YOUR ASSIGNMENT:
Reproduce verbatim the text of the items from the line containing "машинное обучение" through the line containing "von Wood und Be", both lines included. Omit the pictures from the reproduction.
* * * *
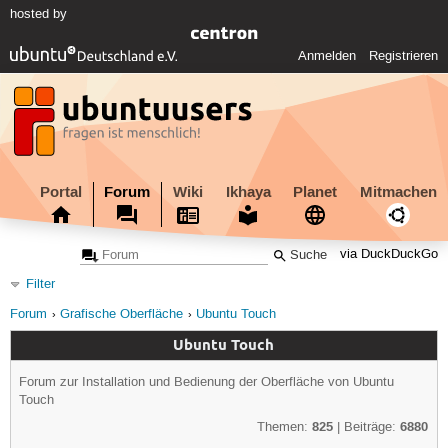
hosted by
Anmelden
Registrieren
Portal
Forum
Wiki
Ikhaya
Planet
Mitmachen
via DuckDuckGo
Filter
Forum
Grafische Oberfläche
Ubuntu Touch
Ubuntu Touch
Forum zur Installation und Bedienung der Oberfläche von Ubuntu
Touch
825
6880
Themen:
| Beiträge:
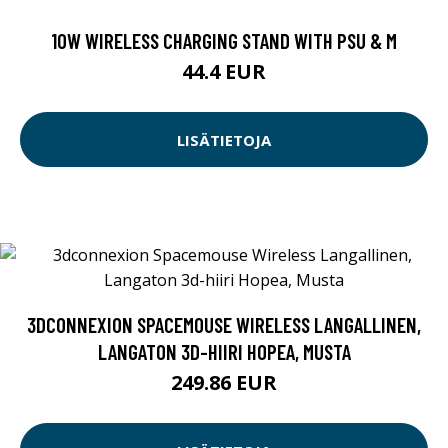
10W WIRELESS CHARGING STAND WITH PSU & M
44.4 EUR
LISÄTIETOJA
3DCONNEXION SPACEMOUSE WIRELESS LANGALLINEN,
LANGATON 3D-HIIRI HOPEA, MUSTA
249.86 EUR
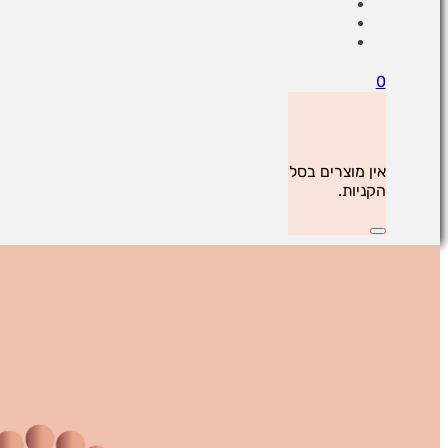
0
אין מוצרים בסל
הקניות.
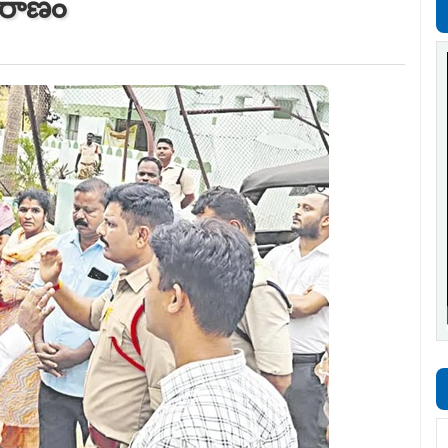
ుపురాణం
* * * *
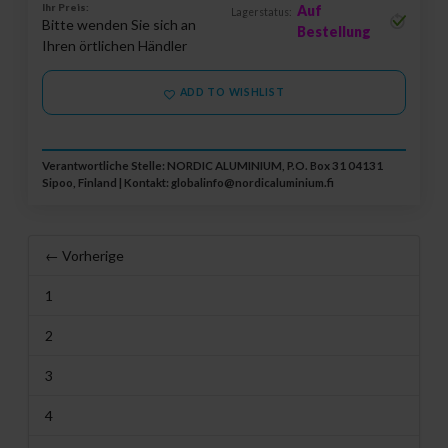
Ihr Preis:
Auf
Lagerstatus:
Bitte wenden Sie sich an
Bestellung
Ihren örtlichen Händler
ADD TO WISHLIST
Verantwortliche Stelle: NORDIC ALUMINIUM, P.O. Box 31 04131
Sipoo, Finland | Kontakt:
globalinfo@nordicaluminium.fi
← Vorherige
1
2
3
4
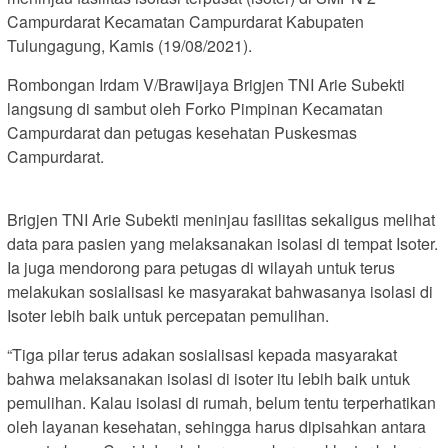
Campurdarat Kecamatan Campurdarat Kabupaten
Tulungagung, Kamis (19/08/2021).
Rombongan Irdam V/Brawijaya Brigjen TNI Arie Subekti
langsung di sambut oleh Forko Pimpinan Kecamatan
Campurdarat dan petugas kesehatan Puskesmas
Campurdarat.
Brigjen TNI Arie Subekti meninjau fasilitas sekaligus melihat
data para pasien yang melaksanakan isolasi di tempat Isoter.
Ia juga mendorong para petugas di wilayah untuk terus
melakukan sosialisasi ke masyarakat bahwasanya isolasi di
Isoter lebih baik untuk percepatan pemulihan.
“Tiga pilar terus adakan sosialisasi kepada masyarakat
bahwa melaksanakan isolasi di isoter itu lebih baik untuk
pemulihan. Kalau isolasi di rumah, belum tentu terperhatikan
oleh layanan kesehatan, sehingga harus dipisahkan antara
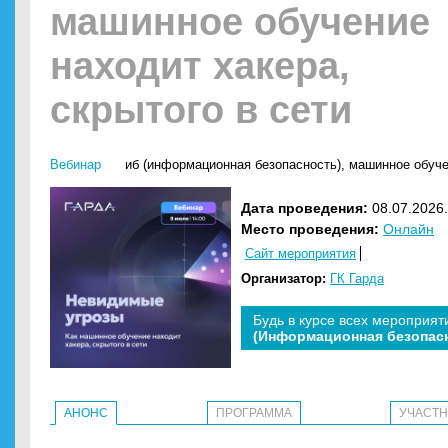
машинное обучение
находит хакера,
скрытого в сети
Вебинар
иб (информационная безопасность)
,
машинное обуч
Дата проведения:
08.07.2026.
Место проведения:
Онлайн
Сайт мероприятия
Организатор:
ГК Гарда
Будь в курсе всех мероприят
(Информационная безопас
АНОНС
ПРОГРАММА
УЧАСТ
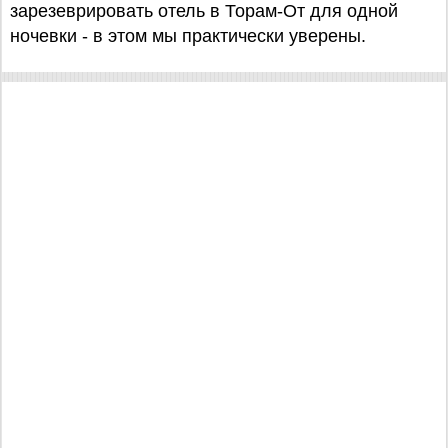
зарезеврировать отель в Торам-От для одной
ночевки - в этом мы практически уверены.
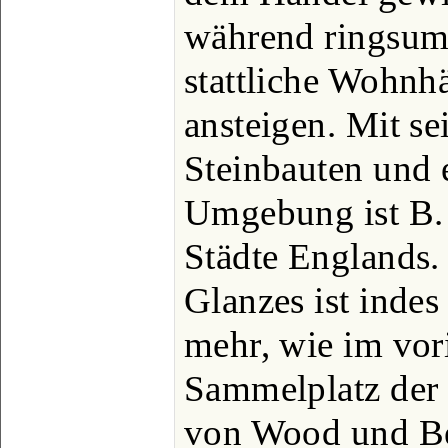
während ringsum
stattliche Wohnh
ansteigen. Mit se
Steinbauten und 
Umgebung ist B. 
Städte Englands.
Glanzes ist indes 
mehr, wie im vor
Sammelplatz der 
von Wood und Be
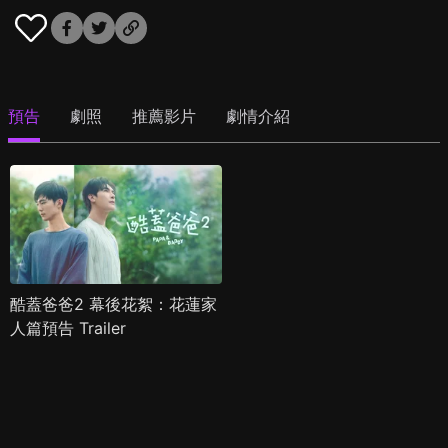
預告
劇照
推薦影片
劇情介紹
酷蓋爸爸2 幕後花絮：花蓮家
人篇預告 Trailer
* * * *
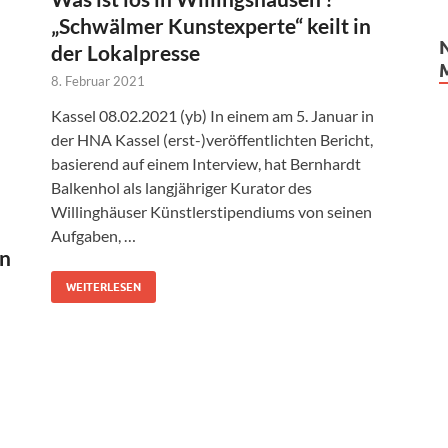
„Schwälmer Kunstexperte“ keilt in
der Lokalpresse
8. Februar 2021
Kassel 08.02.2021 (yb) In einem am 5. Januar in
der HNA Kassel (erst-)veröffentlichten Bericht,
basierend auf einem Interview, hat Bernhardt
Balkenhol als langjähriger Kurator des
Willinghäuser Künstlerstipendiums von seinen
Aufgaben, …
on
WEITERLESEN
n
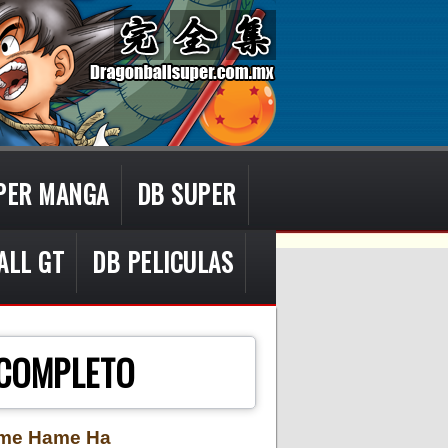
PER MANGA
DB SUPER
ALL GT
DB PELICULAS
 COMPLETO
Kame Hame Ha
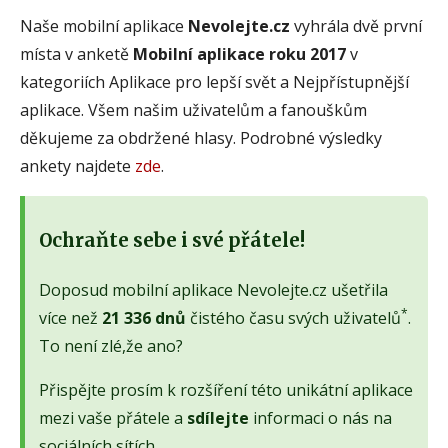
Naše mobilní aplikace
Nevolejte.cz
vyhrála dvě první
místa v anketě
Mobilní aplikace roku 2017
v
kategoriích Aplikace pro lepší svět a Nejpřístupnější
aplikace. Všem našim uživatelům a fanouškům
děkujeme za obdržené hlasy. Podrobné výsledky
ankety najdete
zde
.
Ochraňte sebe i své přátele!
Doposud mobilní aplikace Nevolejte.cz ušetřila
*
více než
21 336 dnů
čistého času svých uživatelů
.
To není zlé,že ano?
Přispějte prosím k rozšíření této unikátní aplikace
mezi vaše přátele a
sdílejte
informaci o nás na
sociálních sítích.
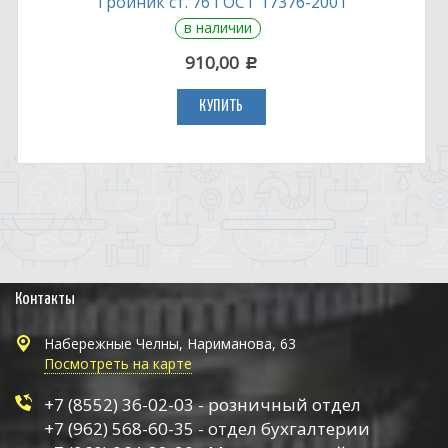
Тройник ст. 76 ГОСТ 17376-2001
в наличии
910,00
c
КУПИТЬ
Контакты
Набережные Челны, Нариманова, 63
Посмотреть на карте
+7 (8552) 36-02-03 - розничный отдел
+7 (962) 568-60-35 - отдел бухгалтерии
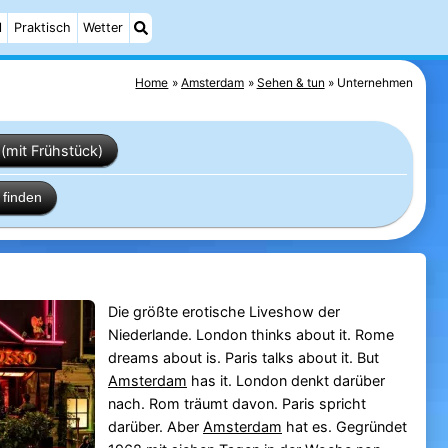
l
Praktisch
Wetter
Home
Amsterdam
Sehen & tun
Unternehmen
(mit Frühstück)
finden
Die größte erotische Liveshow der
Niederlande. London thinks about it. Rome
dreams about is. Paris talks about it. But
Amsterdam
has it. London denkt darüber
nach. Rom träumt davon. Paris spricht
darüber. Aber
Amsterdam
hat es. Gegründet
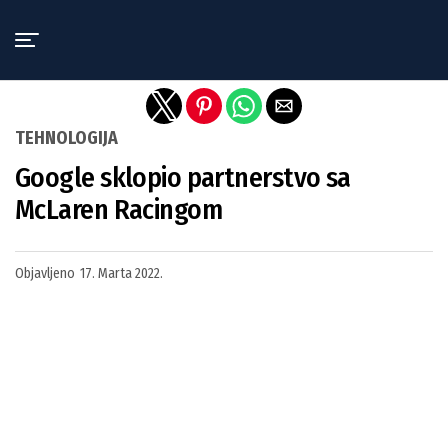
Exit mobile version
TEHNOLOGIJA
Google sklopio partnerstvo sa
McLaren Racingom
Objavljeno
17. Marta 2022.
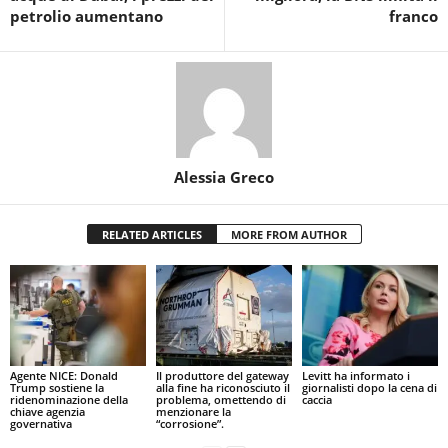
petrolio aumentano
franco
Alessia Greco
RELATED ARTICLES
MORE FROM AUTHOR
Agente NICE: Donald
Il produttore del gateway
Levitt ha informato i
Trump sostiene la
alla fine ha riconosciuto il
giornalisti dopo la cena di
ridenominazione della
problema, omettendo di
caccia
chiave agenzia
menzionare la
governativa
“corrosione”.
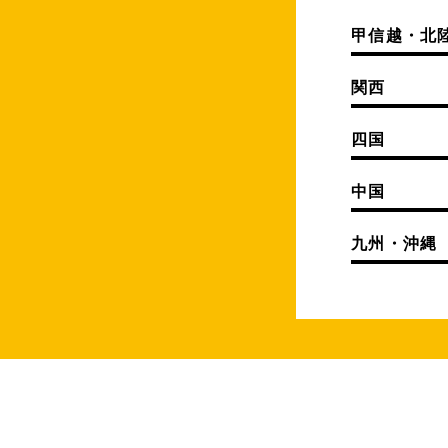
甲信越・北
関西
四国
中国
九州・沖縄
* * * *
RESPONSE BELOW:
машинное обучение
находит хакера,
скрытого в сети
Вебинар
иб (информационная безопасность)
,
машинное обуч
Дата проведения:
08.07.2026.
Место проведения:
Онлайн
Сайт мероприятия
Организатор:
ГК Гарда
Будь в курсе всех мероприят
(Информационная безопас
АНОНС
ПРОГРАММА
УЧАСТ
зарезеврировать отель в Торам-От для одной
ночевки - в этом мы практически уверены.
während ringsum
stattliche Wohnh
ansteigen. Mit se
Steinbauten und 
Umgebung ist B. 
Städte Englands.
Glanzes ist indes 
mehr, wie im vor
Sammelplatz der 
von Wood und Be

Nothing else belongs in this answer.